Start of Provided material

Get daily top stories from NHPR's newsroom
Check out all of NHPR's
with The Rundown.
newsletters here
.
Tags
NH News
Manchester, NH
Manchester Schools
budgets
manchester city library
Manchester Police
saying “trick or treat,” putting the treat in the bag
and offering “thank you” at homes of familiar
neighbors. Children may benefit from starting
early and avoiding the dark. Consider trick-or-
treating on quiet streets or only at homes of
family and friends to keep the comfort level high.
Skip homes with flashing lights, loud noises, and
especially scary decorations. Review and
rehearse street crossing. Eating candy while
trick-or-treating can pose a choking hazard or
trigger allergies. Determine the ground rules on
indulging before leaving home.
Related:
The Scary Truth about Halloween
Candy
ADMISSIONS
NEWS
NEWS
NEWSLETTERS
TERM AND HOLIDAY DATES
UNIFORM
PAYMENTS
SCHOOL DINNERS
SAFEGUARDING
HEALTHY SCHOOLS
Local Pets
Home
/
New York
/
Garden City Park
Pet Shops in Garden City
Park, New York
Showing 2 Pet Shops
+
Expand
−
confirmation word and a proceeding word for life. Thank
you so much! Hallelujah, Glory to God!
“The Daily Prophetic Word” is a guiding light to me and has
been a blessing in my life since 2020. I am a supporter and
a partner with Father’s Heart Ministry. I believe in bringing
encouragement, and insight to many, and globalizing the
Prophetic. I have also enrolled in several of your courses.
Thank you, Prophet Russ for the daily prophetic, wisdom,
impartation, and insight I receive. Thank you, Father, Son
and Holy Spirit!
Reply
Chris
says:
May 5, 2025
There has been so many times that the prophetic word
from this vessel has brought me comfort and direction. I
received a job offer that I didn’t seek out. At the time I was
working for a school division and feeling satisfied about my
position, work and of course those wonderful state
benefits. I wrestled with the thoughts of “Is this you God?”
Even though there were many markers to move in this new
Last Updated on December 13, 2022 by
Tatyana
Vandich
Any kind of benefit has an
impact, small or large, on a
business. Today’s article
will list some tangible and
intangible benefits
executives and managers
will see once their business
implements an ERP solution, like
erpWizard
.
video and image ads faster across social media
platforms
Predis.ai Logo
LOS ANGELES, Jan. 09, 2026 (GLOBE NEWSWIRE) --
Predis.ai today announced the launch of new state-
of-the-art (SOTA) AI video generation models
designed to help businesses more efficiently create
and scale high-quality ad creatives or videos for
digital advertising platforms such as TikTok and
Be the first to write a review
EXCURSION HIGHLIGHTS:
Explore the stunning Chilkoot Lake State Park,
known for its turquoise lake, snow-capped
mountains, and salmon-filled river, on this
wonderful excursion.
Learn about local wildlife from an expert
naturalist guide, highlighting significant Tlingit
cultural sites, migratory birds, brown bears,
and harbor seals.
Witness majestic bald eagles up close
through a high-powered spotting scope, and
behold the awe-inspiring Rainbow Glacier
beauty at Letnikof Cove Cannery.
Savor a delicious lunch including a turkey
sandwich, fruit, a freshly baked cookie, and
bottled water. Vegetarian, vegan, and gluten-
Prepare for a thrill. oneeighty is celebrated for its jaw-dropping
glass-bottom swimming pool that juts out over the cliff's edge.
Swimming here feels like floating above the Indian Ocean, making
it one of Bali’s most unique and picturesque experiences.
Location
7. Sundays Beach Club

End of Provided material

Your objective: Reproduce the entries above exactly, every line included.

Response to this exercise:
Get daily top stories from NHPR's newsroom
Check out all of NHPR's
with The Rundown.
newsletters here
.
Tags
NH News
Manchester, NH
Manchester Schools
budgets
manchester city library
Manchester Police
saying “trick or treat,” putting the treat in the bag
and offering “thank you” at homes of familiar
neighbors. Children may benefit from starting
early and avoiding the dark. Consider trick-or-
treating on quiet streets or only at homes of
family and friends to keep the comfort level high.
Skip homes with flashing lights, loud noises, and
especially scary decorations. Review and
rehearse street crossing. Eating candy while
trick-or-treating can pose a choking hazard or
trigger allergies. Determine the ground rules on
indulging before leaving home.
Related:
The Scary Truth about Halloween
Candy
ADMISSIONS
NEWS
NEWS
NEWSLETTERS
TERM AND HOLIDAY DATES
UNIFORM
PAYMENTS
SCHOOL DINNERS
SAFEGUARDING
HEALTHY SCHOOLS
Local Pets
Home
/
New York
/
Garden City Park
Pet Shops in Garden City
Park, New York
Showing 2 Pet Shops
+
Expand
−
confirmation word and a proceeding word for life. Thank
you so much! Hallelujah, Glory to God!
“The Daily Prophetic Word” is a guiding light to me and has
been a blessing in my life since 2020. I am a supporter and
a partner with Father’s Heart Ministry. I believe in bringing
encouragement, and insight to many, and globalizing the
Prophetic. I have also enrolled in several of your courses.
Thank you, Prophet Russ for the daily prophetic, wisdom,
impartation, and insight I receive. Thank you, Father, Son
and Holy Spirit!
Reply
Chris
says:
May 5, 2025
There has been so many times that the prophetic word
from this vessel has brought me comfort and direction. I
received a job offer that I didn’t seek out. At the time I was
working for a school division and feeling satisfied about my
position, work and of course those wonderful state
benefits. I wrestled with the thoughts of “Is this you God?”
Even though there were many markers to move in this new
Last Updated on December 13, 2022 by
Tatyana
Vandich
Any kind of benefit has an
impact, small or large, on a
business. Today’s article
will list some tangible and
intangible benefits
executives and managers
will see once their business
implements an ERP solution, like
erpWizard
.
video and image ads faster across social media
platforms
Predis.ai Logo
LOS ANGELES, Jan. 09, 2026 (GLOBE NEWSWIRE) --
Predis.ai today announced the launch of new state-
of-the-art (SOTA) AI video generation models
designed to help businesses more efficiently create
and scale high-quality ad creatives or videos for
digital advertising platforms such as TikTok and
Be the first to write a review
EXCURSION HIGHLIGHTS:
Explore the stunning Chilkoot Lake State Park,
known for its turquoise lake, snow-capped
mountains, and salmon-filled river, on this
wonderful excursion.
Learn about local wildlife from an expert
naturalist guide, highlighting significant Tlingit
cultural sites, migratory birds, brown bears,
and harbor seals.
Witness majestic bald eagles up close
through a high-powered spotting scope, and
behold the awe-inspiring Rainbow Glacier
beauty at Letnikof Cove Cannery.
Savor a delicious lunch including a turkey
sandwich, fruit, a freshly baked cookie, and
bottled water. Vegetarian, vegan, and gluten-
Prepare for a thrill. oneeighty is celebrated for its jaw-dropping
glass-bottom swimming pool that juts out over the cliff's edge.
Swimming here feels like floating above the Indian Ocean, making
it one of Bali’s most unique and picturesque experiences.
Location
7. Sundays Beach Club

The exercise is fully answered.